To navigate there in TurboTax, you can follow these steps:
For
US tax purposes, treat the purchase price and redemption price of your Indian bond investment like this. Translate the original purchase cost of the bonds
(from Indian Rupees to US Dollars) at the then-prevailing 2011 exchange
rate. Translate the redemption price (from Indian Rupees to US Dollars) using the 2016 exchange rate. If the Indian Rupee has
depreciated (appreciated) against the US Dollar during that time, then you can report a
US capital loss (gain) upon maturity / redemption of the bond. . . while at the
same time paying US taxes on the interest earned on the same financial
instrument.
Does that process make sense?
There are many places on the internet where you can look up such historical values for any currency pair, so that part should be fairly easy and purely mechanical.
Also, it is helpful to note that the foreign exchange conversion rules discussed here for purchase and disposition apply to any asset or other investment, and not just foreign bonds. In other words, you'd apply them to stocks, bonds, partnership interests, real property, mortgage payments, etc.
This
concept is a long-standing principle in international taxation, as well
as international financial (non-tax) accounting; and it applies to
taxpayers whose primary currency is the United States dollar.
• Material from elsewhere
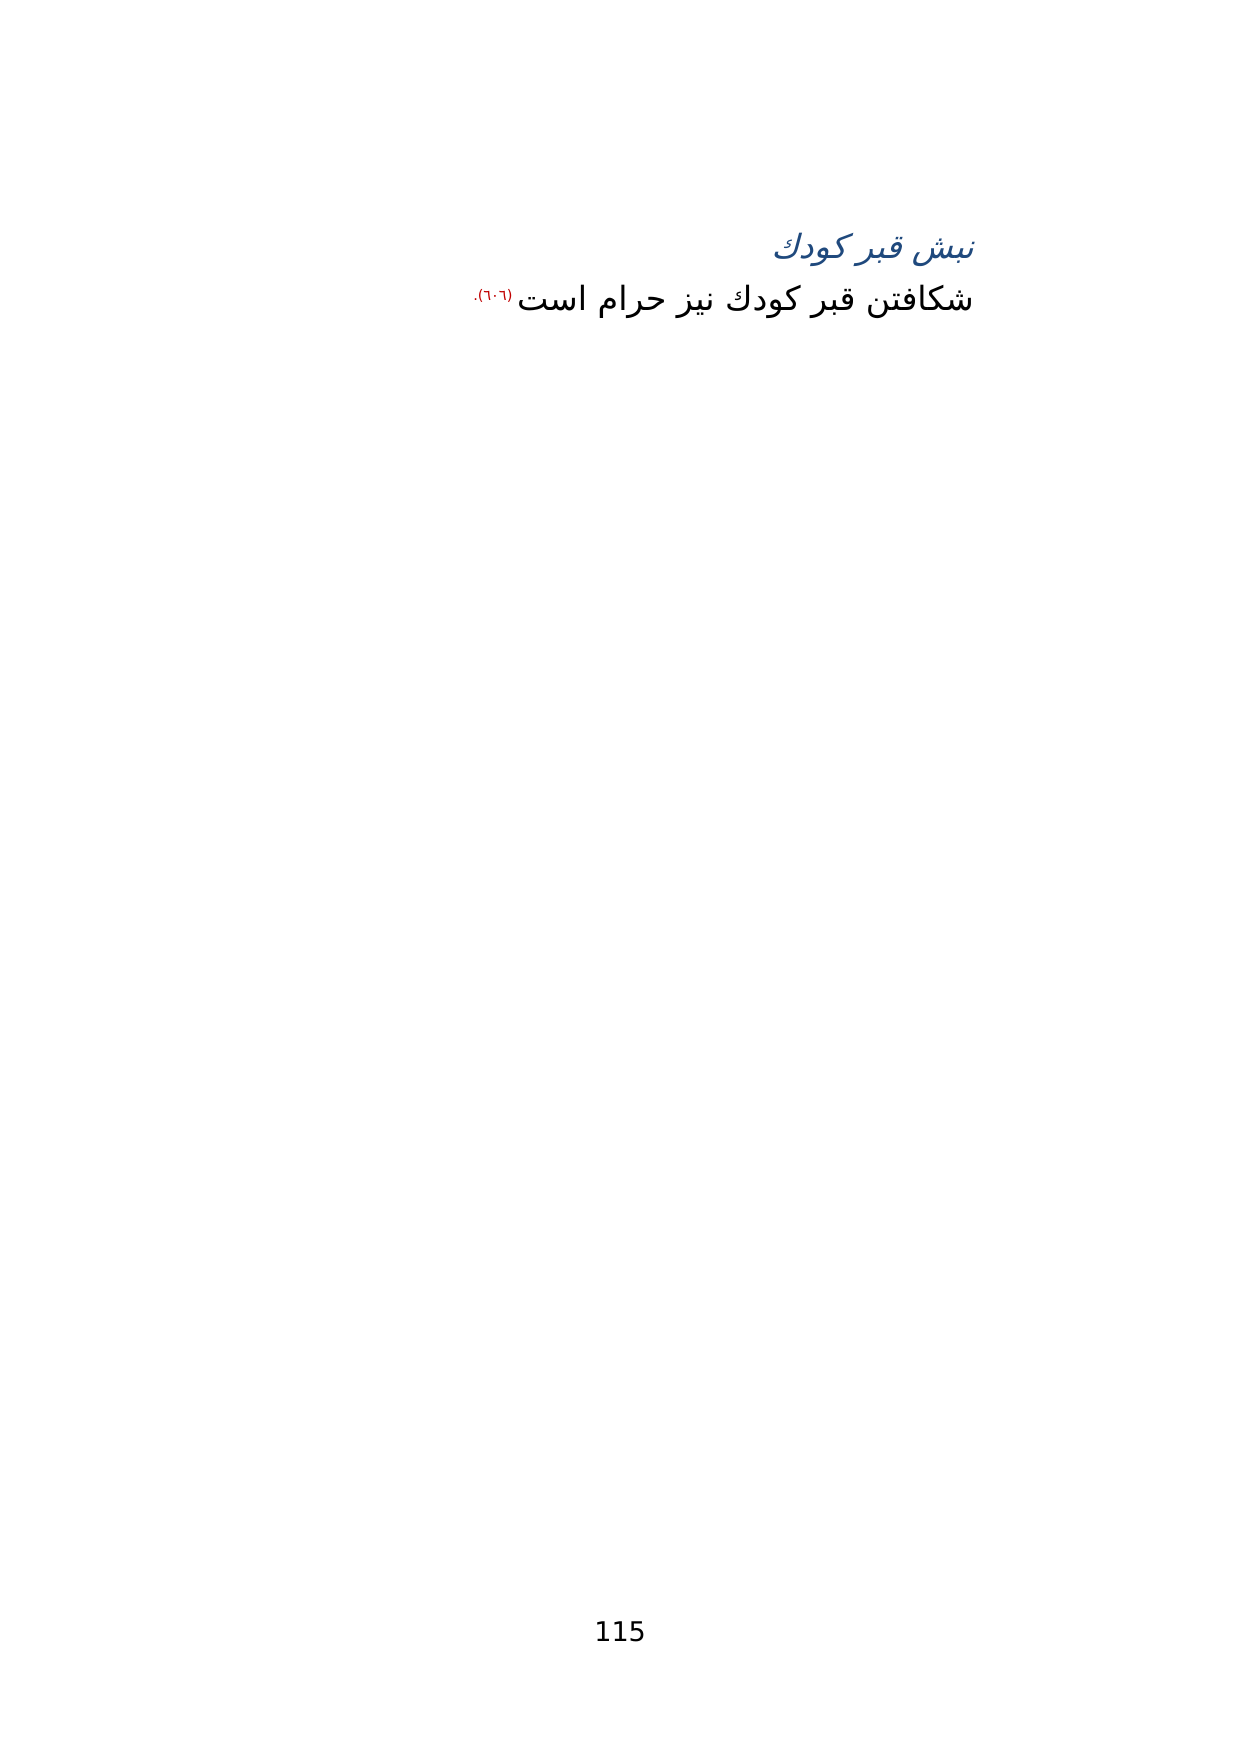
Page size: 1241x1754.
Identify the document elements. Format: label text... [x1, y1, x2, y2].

subtitle نبش قبر كودك‏ [236, 228, 1004, 267]
text شكافتن قبر كودك نيز حرام است‏ (٦٠٦). [236, 279, 1004, 318]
It is discussed in layman's terms on the following official IRS.gov webpage (but without any corresponding legal citations):
https://www.irs.gov/individuals/international-taxpayers/foreign-currency-and-currency-exchange-rates
In particular, there is a relevant quote there that reads:
"Make
all income tax determinations in your functional currency. If your
functional currency is the U.S. dollar, you must immediately translate
into dollars all items of income, expense, etc. (including taxes), that
you receive, pay, or accrue in a foreign currency and that will affect
computation of your income tax. Use the exchange rate prevailing when
you receive, pay, or accrue the item."
Really, when you take a
moment and think about it, the basic underlying principle is logical,
and it makes good common sense. To disaggregate foreign currency
exchange rate fluctuations from price movements in the underlying assets
would just add another layer of complication to an already cumbersome
tax code. By having such a straightforward foreign currency rule in
place (i.e., translate all transactions completed in a foreign currency
back to U.S. dollars at the moment in time they occur), it simply makes
things easier. This is true both for the taxpayer, and for the
government (in their role as potential tax auditor).
Thank you again for asking this question, and good luck with your future investing.
@GeoffreyG How would your answer change if the interest is earned from a savings account? Suppose you convert USD to rupees and earn 20% interest, but at the same time rupee is devalued 20% against the USD, so at the end of the year there is 20% interest income which is completely neutralized by 20% depreciation of the rupee, so there is no net income in USD terms.
In this case we pay the tax on interest and ignore the loss due depreciated rupee?